*Task requirements*.
Below are the records; retype them exactly and omit each picture.

(Given data)

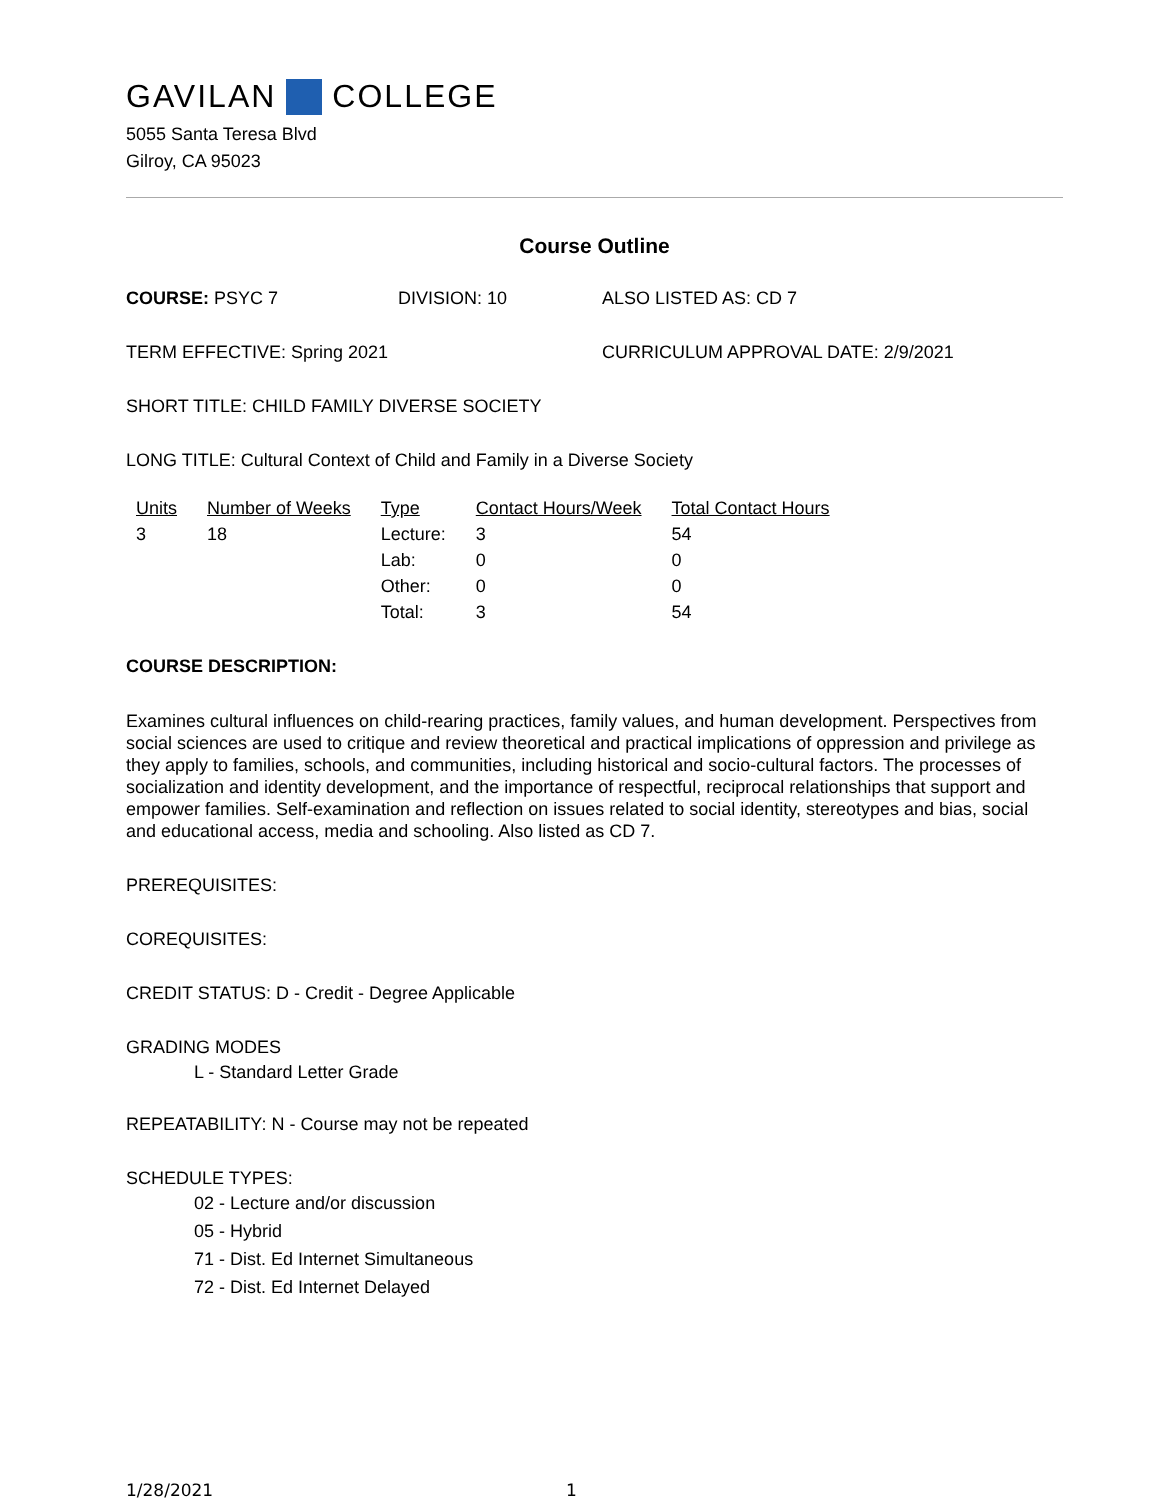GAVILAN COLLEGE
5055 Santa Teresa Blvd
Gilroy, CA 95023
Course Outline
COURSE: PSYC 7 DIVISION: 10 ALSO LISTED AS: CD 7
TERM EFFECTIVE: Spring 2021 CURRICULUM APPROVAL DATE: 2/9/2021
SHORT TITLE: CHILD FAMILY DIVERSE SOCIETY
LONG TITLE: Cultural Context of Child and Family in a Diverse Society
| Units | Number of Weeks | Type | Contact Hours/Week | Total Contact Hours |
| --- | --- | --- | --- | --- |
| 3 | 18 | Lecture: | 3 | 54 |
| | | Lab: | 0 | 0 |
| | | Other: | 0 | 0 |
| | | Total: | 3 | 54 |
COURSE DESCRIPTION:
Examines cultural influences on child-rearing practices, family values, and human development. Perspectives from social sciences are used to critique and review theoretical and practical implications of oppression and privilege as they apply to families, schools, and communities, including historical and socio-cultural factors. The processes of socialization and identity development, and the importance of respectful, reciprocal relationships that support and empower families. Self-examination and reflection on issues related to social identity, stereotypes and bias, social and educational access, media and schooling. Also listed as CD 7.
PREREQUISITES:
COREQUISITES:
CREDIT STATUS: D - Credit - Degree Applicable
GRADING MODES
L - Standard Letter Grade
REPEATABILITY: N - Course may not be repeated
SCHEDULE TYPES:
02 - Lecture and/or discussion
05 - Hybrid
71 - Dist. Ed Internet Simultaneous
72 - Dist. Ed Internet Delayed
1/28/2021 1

(End Given data)

*Solution below*.
GAVILAN COLLEGE
5055 Santa Teresa Blvd
Gilroy, CA 95023
Course Outline
COURSE: PSYC 7 DIVISION: 10 ALSO LISTED AS: CD 7
TERM EFFECTIVE: Spring 2021 CURRICULUM APPROVAL DATE: 2/9/2021
SHORT TITLE: CHILD FAMILY DIVERSE SOCIETY
LONG TITLE: Cultural Context of Child and Family in a Diverse Society
| Units | Number of Weeks | Type | Contact Hours/Week | Total Contact Hours |
| --- | --- | --- | --- | --- |
| 3 | 18 | Lecture: | 3 | 54 |
| | | Lab: | 0 | 0 |
| | | Other: | 0 | 0 |
| | | Total: | 3 | 54 |
COURSE DESCRIPTION:
Examines cultural influences on child-rearing practices, family values, and human development. Perspectives from social sciences are used to critique and review theoretical and practical implications of oppression and privilege as they apply to families, schools, and communities, including historical and socio-cultural factors. The processes of socialization and identity development, and the importance of respectful, reciprocal relationships that support and empower families. Self-examination and reflection on issues related to social identity, stereotypes and bias, social and educational access, media and schooling. Also listed as CD 7.
PREREQUISITES:
COREQUISITES:
CREDIT STATUS: D - Credit - Degree Applicable
GRADING MODES
L - Standard Letter Grade
REPEATABILITY: N - Course may not be repeated
SCHEDULE TYPES:
02 - Lecture and/or discussion
05 - Hybrid
71 - Dist. Ed Internet Simultaneous
72 - Dist. Ed Internet Delayed
1/28/2021 1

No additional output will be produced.